As it happened, word spread of the woman's arrival, and soon people were looking in the windows of the drugstore-hoping to catch a glimpse of Mrs. Eleanor Roosevelt.
Seeing Red
THOSE MESSY WHITE PATCHES on some prickly pear cacti actually protect undercover feeding grounds of a wily insect aptly and scientifically named Dactylopius confusus-better known as a cochineal. The female produces this waxy canopy to confuse predators, while the males don't live long enough to need protection.
But this devious little arthropod wasn't wily enough to fool the Aztec and Mixtec Indians in Mexico, who discovered a vivid red dye made by grinding up the female cochineal. Later, Hernando Cortez arrived on the scene, and the cochineal took the Old World by storm. Even Michelangelo was said to have been impressed by the rich new hue.
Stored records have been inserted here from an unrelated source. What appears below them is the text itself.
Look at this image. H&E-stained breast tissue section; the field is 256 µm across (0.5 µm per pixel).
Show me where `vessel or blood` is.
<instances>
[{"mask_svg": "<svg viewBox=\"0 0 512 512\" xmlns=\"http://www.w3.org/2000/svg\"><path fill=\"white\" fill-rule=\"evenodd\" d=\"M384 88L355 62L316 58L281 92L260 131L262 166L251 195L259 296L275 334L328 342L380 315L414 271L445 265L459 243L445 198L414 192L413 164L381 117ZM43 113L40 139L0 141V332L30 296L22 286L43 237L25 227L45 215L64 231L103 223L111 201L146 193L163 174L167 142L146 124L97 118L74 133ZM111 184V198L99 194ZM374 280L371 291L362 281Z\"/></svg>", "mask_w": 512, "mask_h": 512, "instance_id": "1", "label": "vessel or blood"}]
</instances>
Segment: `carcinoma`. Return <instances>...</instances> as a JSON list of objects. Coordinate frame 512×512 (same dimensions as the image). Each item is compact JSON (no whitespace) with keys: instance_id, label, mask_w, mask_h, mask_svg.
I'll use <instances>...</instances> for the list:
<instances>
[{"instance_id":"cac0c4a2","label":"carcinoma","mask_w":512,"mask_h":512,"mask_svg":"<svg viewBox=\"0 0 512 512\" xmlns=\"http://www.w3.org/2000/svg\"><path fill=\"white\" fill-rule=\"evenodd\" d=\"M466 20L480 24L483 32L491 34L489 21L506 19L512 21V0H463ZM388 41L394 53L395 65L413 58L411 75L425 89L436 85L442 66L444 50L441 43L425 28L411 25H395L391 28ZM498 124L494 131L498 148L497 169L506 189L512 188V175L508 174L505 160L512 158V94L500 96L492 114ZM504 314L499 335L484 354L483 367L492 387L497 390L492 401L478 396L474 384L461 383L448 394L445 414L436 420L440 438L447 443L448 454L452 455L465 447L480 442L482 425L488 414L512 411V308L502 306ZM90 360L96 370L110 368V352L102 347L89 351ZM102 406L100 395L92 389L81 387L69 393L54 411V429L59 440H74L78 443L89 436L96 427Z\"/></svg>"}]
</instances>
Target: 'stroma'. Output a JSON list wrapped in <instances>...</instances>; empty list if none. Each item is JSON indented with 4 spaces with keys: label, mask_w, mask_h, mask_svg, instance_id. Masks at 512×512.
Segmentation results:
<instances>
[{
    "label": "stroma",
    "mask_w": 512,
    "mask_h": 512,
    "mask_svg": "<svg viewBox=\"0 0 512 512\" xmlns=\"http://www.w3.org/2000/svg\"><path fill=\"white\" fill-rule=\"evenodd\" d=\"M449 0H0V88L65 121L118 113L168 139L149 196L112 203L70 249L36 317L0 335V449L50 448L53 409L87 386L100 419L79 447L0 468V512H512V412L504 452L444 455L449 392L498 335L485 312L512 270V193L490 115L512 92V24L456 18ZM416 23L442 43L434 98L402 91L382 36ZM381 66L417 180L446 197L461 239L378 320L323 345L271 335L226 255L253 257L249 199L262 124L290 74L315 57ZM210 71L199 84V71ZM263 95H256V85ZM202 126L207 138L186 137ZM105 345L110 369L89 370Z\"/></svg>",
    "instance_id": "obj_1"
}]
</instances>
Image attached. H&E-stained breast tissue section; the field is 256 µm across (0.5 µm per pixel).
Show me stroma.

However, most of today's cochineal, which is also known as carmine or carminic acid, is used as an organic food colorant that is believed to be safer than synthetics. In fact, it's what gives ruby red grapefruit juice and many other red-colored food products their rosy hue. Bugged out yet?
Coca-Cola Mirage
"I ONCE VISITED a trading post and watched an old Indian ride onto the crest of a hill. He sat on that horse, straight and tall, and looked and looked at a Coca-Cola machine. It resembled a giant jukebox. He looked and he looked again and finally he turned his horse and rode away."
Arizona Celebrity Havens
WHAT DO FRANK LLOYD WRIGHT, Marilyn Monroe and Arizona hotels have in common?
If you said great architecture, you'd be on the "Wright track."
Wright consulted on the design of the Arizona Biltmore, which in the 1940s and '50s, became a haven for Hollywood types like Bob Hope, Ava Gardner, Irving Berlin and Marilyn Monroe, who enjoyed splashing in the hotel's pool.
Another favorite retreat for the stars was Scottsdale's Hotel Valley Ho, which also exhibits Wright-design influences. During the late 1950s, Bing Crosby cruised the hotel grounds, Jimmy Durante played the lounge piano and Marilyn Monroe graced its "Oh" pool.
One more connection between Wright and Monroe comes from an amusing quote by Wright, who said, "I think Miss Monroe's architecture is extremely good architecture."